In my case, it led to a cycle where I would be in a role and do okay. Then things out of my control would pile up (for example, people not replying to emails, inconsistent decision making at higher levels, conflicting expectations of people), I’d get frustrated, and my work and home life would suffer. I think of it like a Jenga tower – you have all these blocks that represent different bits of your life, and when these get shifted around or removed during your life, the tower falls over.

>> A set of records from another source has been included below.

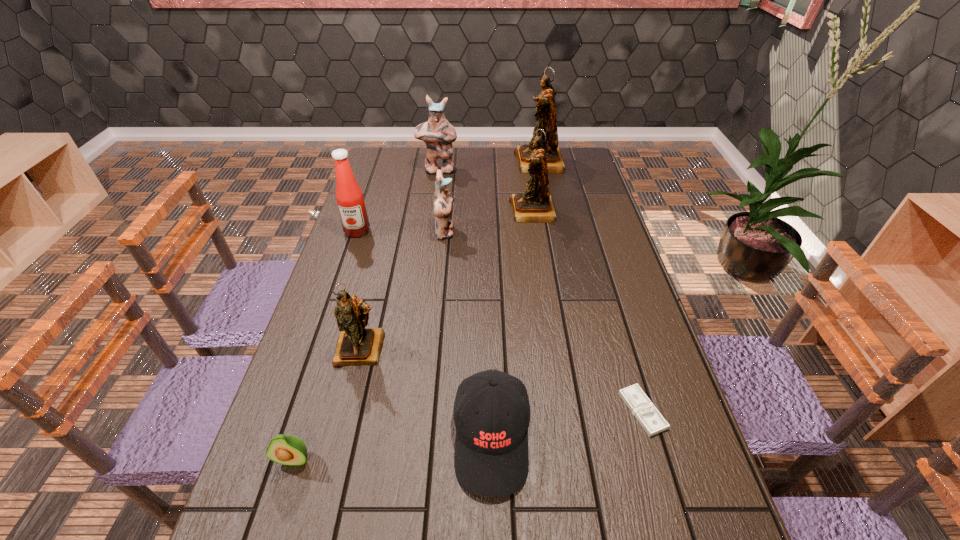
This screenshot has width=960, height=540. Identify the location of free space between the green avocado and the second nearest gold figurine. (413, 335).

I want to click on free space between the leftmost gold figurine and the red condiment, so click(359, 290).

Where is `vacant space that is in between the leftmost gold figurine and the farthest gold figurine`? The image size is (960, 540). vacant space that is in between the leftmost gold figurine and the farthest gold figurine is located at coordinates (450, 255).

Where is `vacant area that lies between the black baseball cap and the red condiment`? vacant area that lies between the black baseball cap and the red condiment is located at coordinates (424, 335).

Locate an element on the screen. This screenshot has width=960, height=540. free space between the second farthest gold figurine and the avocado is located at coordinates (413, 335).

The width and height of the screenshot is (960, 540). What are the coordinates of `vacant area between the farther pink figurine and the second biggest gold figurine` in the screenshot? It's located at (486, 191).

The height and width of the screenshot is (540, 960). In order to click on free space between the bigger pink figurine and the money in this screenshot , I will do `click(540, 291)`.

Find the location of a particular element. empty space between the second smallest gold figurine and the nearest figurine is located at coordinates (447, 280).

Identify which object is located as the sixth nearest to the money. Please provide its 2D coordinates. Your answer should be formatted as a tuple, i.e. [(x, y)], where the tuple contains the x and y coordinates of a point satisfying the conditions above.

[(349, 197)]

Find the location of `object that is the closest to the second nearest gold figurine`. object that is the closest to the second nearest gold figurine is located at coordinates (546, 117).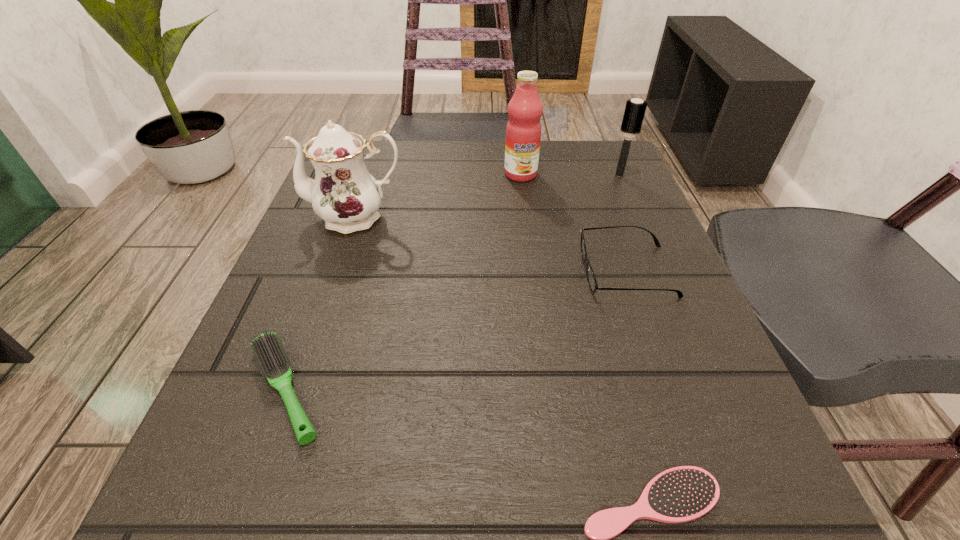
I want to click on free region located 0.340m on the front-facing side of the spectacles, so click(x=375, y=271).

I want to click on free space located 0.140m on the front-facing side of the spectacles, so click(497, 271).

In order to click on vacant region located 0.230m on the front-facing side of the spectacles in this screenshot , I will do `click(443, 271)`.

Locate an element on the screen. The height and width of the screenshot is (540, 960). free location located on the right of the second farthest hairbrush is located at coordinates (456, 388).

You are a GUI agent. You are given a task and a screenshot of the screen. Output one action in this format:
    pyautogui.click(x=<x>, y=<y>)
    Task: Click on the fruit juice that is at the far edge
    
    Given the screenshot: What is the action you would take?
    pyautogui.click(x=523, y=131)

This screenshot has width=960, height=540. What are the coordinates of `chinaware that is positioned at the far edge` in the screenshot? It's located at (344, 194).

This screenshot has width=960, height=540. In order to click on hairbrush that is at the far edge in this screenshot , I will do `click(635, 109)`.

Where is `chinaware located in the left edge section of the desktop`? Image resolution: width=960 pixels, height=540 pixels. chinaware located in the left edge section of the desktop is located at coordinates (344, 194).

Identify the location of hairbrush at the left edge. The width and height of the screenshot is (960, 540). (267, 348).

What are the coordinates of `hairbrush that is at the right edge` in the screenshot? It's located at (635, 109).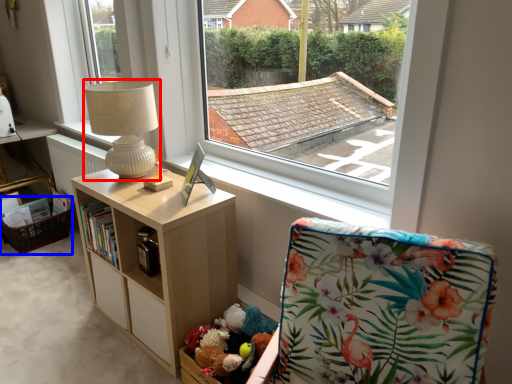
Question: Which of the following is the farthest to the observer, table lamp (highlighted by a red box) or basket (highlighted by a blue box)?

I tried different mental health services before I came across something which worked for me. Workplace Strategy Coaching was much more useful for me than Cognitive Behavioural Therapy (CBT) or other talking therapies I’d used. It helped me identify how and, more importantly why, I was getting to these crisis points, and helped me to set up personal support methods, scaffolds and strategies to prevent difficulties in the future.
The good thing about having the coaching is that not only has it helped me personally, it’s also made me a better police officer and Fed Rep. The coaching has allowed me to really and truly understand myself and my own mind, which then makes it easier to reach out to other colleagues in crisis, to understand how they work, and help them. After all, I’ve been in that situation.
I would encourage anyone who is having difficulties, no matter how small, to talk to someone. Don’t be worried about speaking about your fears, either. It’s an important part of the conversation, and, as I found through Workplace Strategy Coaching, understanding yourself can make life-changing differences.